The problems in the probation service are heavily worsened by the problems across the rest of the justice system – from record court backlogs to prison overcrowding – which make managing cases a nightmare.
“The whole of the criminal justice system is in meltdown and we’re an important component of that,” says Ian Lawrence, general secretary of NAPO, the trade union for probation workers. He said the union has been repeatedly pushing for a Royal Commission into the failures across the justice system. “It’s a s**t show, basically,” he concludes.
When Labour first announced its plans to authorise the early release of prisoners, insiders say they had a grim sense of deja vu.
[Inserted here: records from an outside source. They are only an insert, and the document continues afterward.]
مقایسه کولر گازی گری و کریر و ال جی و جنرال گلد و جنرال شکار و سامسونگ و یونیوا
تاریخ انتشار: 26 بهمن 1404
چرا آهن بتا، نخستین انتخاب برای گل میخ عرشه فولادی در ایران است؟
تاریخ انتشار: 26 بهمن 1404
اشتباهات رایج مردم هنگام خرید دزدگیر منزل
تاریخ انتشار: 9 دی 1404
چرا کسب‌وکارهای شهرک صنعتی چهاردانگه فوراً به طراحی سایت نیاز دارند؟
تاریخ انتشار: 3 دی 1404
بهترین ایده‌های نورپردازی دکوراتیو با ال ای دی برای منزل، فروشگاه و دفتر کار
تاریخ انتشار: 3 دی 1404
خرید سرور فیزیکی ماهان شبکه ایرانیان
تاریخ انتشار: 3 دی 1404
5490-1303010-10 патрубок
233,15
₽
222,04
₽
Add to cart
Just two months earlier, the last government had (more quietly) expanded its own early prisoner release scheme, called ECSL, to mean countless more prisoners would be released early. Probation staff had little warning or time to prepare for releases and few criteria were applied on what type of prisoner might be released. It was labelled by NAPO at the time as an “unmitigated failure” and a trigger for potential strike action.
Lawrence says under that scheme probation staff felt “under pressure to sanction someone's release when they knew for a fact they were a high risk” to the public.
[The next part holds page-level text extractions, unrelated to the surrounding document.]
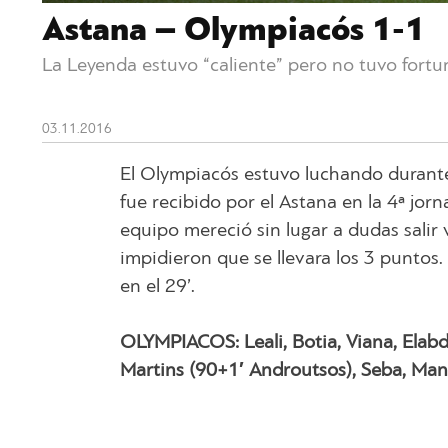
Astana – Olympiacós 1-1
La Leyenda estuvo “caliente” pero no tuvo fortu
03.11.2016
El Olympiacós estuvo luchando durante
fue recibido por el Astana en la 4ª jo
equipo mereció sin lugar a dudas salir 
impidieron que se llevara los 3 puntos
en el 29’.
OLYMPIACOS: Leali, Botia, Viana, Elabd
Martins (90+1′ Androutsos), Seba, Mant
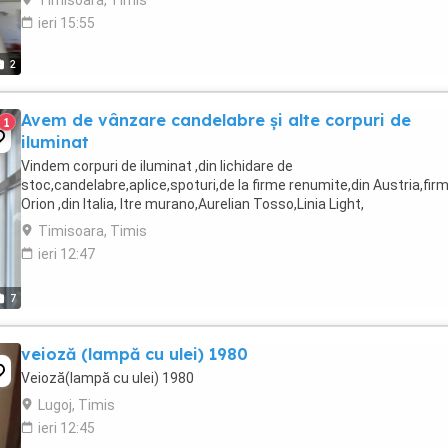
Timisoara, Timis
ieri 15:55
2
Avem de vânzare candelabre și alte corpuri de
1
iluminat
Vindem corpuri de iluminat ,din lichidare de
stoc,candelabre,aplice,spoturi,de la firme renumite,din Austria,fir
Orion ,din Italia, Itre murano,Aurelian Tosso,Linia Light,
Timisoara, Timis
ieri 12:47
7
veioză (lampă cu ulei) 1980
Veioză(lampă cu ulei) 1980
Lugoj, Timis
ieri 12:45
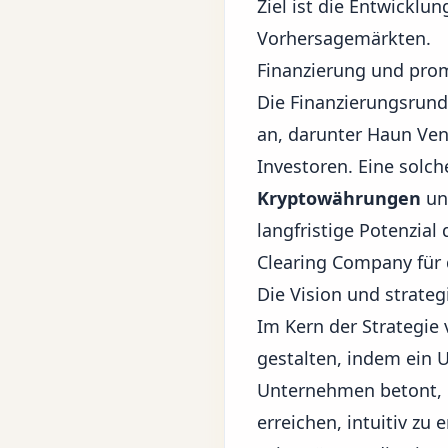
Ziel ist die Entwicklu
Vorhersagemärkten.
Finanzierung und pro
Die Finanzierungsrund
an, darunter Haun Ven
Investoren. Eine solc
Kryptowährungen
und
langfristige Potenzia
Clearing Company für 
Die Vision und strate
Im Kern der Strategie
gestalten, indem ein U
Unternehmen betont, d
erreichen, intuitiv zu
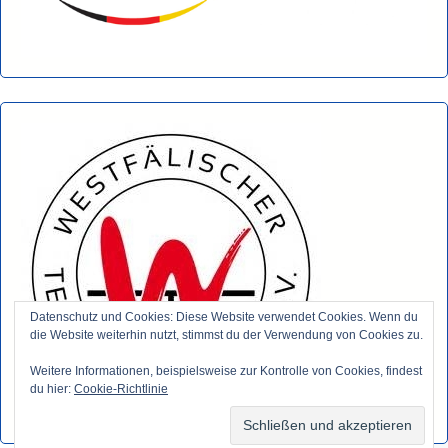
Datenschutz und Cookies: Diese Website verwendet Cookies. Wenn du
die Website weiterhin nutzt, stimmst du der Verwendung von Cookies zu.
Weitere Informationen, beispielsweise zur Kontrolle von Cookies, findest
du hier:
Cookie-Richtlinie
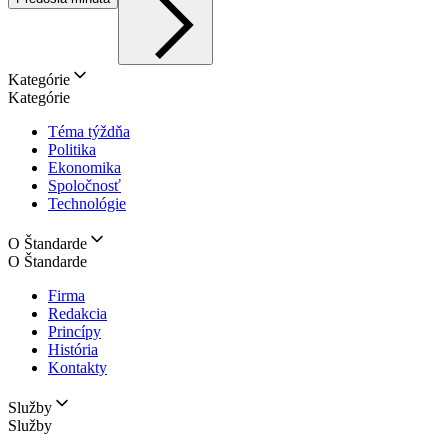
Kategórie
Kategórie
Téma týždňa
Politika
Ekonomika
Spoločnosť
Technológie
O Štandarde
O Štandarde
Firma
Redakcia
Princípy
História
Kontakty
Služby
Služby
“The new scheme couldn’t be worse than ECSL,” John recalls. “But what they've done again is prioritise prison at the expense of probation.”
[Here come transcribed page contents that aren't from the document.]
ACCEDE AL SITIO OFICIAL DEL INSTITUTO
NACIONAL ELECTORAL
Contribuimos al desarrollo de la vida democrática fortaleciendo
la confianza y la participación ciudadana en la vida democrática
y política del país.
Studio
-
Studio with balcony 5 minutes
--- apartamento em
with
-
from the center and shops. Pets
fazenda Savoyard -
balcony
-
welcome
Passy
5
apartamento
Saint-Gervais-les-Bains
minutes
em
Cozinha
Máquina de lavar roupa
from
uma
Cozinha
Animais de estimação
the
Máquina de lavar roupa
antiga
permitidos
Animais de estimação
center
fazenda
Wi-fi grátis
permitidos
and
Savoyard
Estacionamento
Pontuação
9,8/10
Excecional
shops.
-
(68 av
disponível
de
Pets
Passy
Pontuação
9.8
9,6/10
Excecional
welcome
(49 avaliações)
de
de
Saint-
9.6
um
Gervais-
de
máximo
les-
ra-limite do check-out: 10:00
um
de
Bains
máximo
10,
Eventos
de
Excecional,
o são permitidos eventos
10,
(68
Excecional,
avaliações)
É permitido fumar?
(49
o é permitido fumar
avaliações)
Under Labour’s programme, which begins this month, prisoners will be eligible for early release after serving 40% rather than 50% of their sentences. In theory, certain serious offences, like those with domestic violence convictions would not be covered, but this month the government confirmed that was not always the case. If someone had a history of, say, serious sexual offences, but was currently serving a sentence for something else, they would be eligible.
Some 40,000 prisoners are estimated to benefit from the scheme, meaning the probation service’s caseload could eventually shoot up by as much as a fifth. Some 5,500 prisoners are expected to be released in the next two months alone.
The new scheme came with a promise to recruit 1,000 new probation officers by March 2025 to help deal with the new caseload and address staffing shortfalls in the service, though given it takes 18 months for an officer to qualify, it could be years before the service feels any benefit.
“I'm concerned about the potential impact that this will have, particularly in the short term,” says Jones. “Extra officers in a year or 18 months is great but you've got to through the next 18 months first.”
A Ministry of Justice spokesperson stressed that the government “inherited a prison system in crisis” that was “putting pressure on the wider justice system particularly probation staff”. They added they had been “forced into taking difficult but necessary action so it can keep locking up dangerous criminals and protect the public”.
All of those working in probation who spoke The House spoke said the scale of the crisis had made them rethink the entire structure and future of the probation service.
Jones says the “chronic” issues in the service meant the government needed to consider pruning the numbers or types of ex-detainees the service oversees as “it's probably better to do 70% of the job really well than do 100% of the job poorly”.
NAPO also calls on the government to end or phase out short-term prison sentencing.
“There are too many people in prison for offences that realistically, you should put them on a community order or some other form of reparation,” says NAPO general secretary Lawrence.
"We cannot keep doing this. The early release plans may make a difference to overcrowding in the short term, but it’s a palliative not a long-term cure.”